GIVEN DATA:
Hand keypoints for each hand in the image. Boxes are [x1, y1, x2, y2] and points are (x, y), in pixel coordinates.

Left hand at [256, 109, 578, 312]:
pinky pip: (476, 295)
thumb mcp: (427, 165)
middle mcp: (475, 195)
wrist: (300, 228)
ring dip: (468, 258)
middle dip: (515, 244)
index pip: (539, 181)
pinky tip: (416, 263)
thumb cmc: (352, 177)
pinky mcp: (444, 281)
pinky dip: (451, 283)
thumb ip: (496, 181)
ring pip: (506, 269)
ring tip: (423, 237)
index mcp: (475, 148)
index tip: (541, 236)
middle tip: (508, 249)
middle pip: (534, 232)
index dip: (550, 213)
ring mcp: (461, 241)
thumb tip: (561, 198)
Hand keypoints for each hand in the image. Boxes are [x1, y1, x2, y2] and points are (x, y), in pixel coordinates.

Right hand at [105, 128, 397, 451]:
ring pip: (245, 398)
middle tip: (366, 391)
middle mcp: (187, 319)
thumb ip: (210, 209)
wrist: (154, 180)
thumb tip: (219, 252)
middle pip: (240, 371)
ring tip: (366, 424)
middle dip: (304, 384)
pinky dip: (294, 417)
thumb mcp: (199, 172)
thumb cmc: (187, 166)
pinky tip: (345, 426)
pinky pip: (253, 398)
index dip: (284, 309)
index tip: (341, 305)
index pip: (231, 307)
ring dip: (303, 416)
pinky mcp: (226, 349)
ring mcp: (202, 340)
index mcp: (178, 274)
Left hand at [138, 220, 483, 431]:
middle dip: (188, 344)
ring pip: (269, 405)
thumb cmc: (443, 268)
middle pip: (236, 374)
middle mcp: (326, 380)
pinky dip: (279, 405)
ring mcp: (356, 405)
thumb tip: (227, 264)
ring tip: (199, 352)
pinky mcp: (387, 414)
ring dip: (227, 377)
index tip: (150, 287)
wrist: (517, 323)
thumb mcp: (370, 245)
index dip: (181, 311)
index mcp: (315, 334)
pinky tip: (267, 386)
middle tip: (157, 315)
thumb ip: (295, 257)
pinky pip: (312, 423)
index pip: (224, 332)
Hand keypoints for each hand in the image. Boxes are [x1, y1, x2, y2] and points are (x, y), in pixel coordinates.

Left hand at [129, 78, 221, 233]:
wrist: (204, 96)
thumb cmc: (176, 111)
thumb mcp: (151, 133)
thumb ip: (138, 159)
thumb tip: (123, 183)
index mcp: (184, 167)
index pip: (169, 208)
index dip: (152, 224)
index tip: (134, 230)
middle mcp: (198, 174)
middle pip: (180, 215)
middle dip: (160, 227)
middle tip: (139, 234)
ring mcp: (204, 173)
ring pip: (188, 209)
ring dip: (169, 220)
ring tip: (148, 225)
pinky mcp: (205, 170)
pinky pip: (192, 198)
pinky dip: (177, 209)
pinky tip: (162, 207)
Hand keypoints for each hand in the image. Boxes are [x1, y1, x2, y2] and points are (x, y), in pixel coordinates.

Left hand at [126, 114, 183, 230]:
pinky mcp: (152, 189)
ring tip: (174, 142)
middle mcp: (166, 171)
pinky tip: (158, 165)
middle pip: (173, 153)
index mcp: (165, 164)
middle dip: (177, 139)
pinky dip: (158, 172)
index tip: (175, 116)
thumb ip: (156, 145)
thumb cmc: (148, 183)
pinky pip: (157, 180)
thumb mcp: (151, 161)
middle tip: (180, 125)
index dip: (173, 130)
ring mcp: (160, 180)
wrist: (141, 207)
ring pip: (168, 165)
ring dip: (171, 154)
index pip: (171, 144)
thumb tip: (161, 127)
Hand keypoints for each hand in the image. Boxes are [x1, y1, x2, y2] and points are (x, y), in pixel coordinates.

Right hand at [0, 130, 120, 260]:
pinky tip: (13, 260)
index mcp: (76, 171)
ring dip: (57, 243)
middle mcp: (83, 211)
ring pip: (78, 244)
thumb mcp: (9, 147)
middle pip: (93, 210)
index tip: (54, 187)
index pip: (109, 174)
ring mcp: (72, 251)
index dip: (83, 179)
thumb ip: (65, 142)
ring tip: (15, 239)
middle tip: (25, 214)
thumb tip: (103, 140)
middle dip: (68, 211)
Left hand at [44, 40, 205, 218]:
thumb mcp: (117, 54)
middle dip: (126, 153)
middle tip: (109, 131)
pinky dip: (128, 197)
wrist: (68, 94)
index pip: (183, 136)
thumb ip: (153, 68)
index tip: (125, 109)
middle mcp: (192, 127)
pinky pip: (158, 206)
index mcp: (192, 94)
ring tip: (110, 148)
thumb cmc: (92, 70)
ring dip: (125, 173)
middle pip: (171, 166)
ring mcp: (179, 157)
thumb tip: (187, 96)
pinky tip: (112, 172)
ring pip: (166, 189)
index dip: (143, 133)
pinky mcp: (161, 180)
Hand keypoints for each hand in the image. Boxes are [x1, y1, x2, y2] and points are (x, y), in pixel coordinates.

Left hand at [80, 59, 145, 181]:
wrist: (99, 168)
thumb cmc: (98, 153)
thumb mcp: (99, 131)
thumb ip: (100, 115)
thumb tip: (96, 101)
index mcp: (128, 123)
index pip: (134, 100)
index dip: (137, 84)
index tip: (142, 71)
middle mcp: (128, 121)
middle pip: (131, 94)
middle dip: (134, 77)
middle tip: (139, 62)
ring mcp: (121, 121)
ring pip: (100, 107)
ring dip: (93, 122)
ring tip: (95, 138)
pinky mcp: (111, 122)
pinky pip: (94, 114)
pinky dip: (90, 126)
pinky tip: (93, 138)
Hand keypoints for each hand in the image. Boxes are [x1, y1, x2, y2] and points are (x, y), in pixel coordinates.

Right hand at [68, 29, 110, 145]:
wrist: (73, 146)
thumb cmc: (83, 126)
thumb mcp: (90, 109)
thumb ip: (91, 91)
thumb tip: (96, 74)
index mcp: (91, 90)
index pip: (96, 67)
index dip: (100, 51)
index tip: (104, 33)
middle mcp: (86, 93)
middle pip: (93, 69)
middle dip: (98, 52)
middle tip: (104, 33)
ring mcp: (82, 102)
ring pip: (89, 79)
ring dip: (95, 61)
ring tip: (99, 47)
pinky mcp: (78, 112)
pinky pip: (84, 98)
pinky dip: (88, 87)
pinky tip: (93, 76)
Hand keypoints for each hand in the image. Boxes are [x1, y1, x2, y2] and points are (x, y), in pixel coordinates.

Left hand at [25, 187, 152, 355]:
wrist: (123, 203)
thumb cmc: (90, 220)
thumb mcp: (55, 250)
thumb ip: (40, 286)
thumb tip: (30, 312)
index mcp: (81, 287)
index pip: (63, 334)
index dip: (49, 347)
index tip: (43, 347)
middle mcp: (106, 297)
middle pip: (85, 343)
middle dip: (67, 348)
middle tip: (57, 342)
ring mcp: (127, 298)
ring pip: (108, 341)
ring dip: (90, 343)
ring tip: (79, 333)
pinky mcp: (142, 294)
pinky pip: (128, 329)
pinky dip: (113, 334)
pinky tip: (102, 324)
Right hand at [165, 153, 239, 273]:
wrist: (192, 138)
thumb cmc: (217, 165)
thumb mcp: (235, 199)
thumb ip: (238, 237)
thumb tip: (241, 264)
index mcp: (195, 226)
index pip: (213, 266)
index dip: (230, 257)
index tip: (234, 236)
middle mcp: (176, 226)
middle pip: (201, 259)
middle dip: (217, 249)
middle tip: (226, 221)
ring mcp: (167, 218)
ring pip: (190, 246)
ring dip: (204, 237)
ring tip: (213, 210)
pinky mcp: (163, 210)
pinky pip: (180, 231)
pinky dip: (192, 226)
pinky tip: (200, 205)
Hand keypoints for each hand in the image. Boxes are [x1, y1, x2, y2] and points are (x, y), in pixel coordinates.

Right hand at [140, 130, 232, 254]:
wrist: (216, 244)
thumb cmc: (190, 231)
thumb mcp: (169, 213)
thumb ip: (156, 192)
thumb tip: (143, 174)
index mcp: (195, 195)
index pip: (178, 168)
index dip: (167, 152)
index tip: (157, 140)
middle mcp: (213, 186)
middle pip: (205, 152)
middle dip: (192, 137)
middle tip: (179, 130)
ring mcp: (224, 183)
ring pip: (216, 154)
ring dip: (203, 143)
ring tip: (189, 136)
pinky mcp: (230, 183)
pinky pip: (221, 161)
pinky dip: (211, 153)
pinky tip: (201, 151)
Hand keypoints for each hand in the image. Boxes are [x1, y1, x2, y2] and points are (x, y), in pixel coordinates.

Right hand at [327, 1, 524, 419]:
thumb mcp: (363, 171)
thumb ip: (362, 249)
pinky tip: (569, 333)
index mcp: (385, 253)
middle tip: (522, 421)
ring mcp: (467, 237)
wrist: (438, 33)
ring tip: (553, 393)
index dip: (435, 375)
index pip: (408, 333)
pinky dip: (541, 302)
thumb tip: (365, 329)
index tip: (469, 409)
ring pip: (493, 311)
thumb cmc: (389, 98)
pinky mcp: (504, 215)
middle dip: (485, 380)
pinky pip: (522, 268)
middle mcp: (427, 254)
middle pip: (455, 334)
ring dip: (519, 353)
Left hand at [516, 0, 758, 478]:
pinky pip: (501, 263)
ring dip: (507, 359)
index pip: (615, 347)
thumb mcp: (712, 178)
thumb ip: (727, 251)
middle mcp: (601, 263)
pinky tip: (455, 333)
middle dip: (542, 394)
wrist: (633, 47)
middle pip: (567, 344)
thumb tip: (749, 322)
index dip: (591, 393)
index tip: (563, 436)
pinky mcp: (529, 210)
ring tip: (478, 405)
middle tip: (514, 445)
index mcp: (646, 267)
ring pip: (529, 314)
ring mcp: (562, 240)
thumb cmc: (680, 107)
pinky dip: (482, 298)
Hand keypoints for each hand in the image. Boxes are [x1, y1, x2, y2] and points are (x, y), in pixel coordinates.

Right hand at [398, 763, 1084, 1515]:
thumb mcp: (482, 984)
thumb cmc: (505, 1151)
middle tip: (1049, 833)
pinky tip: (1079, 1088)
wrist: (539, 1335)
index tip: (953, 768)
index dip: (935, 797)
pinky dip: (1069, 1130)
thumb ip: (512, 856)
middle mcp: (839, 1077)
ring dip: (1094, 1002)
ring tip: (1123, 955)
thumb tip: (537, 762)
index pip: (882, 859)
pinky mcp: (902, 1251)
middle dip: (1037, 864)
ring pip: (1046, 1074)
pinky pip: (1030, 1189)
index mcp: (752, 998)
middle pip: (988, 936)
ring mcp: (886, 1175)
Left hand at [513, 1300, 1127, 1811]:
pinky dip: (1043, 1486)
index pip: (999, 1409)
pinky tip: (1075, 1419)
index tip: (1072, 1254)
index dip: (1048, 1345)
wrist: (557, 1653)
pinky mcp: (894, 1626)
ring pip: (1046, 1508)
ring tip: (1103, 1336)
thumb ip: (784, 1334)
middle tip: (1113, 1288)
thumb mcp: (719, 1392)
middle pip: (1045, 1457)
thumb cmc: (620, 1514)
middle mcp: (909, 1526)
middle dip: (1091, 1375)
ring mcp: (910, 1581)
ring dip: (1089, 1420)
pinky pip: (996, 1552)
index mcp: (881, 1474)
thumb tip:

ASSIGNMENT:
Figure out the number of lines above in which the string "Right" appears. Only the number should be given.

WRITTEN REPLY:
7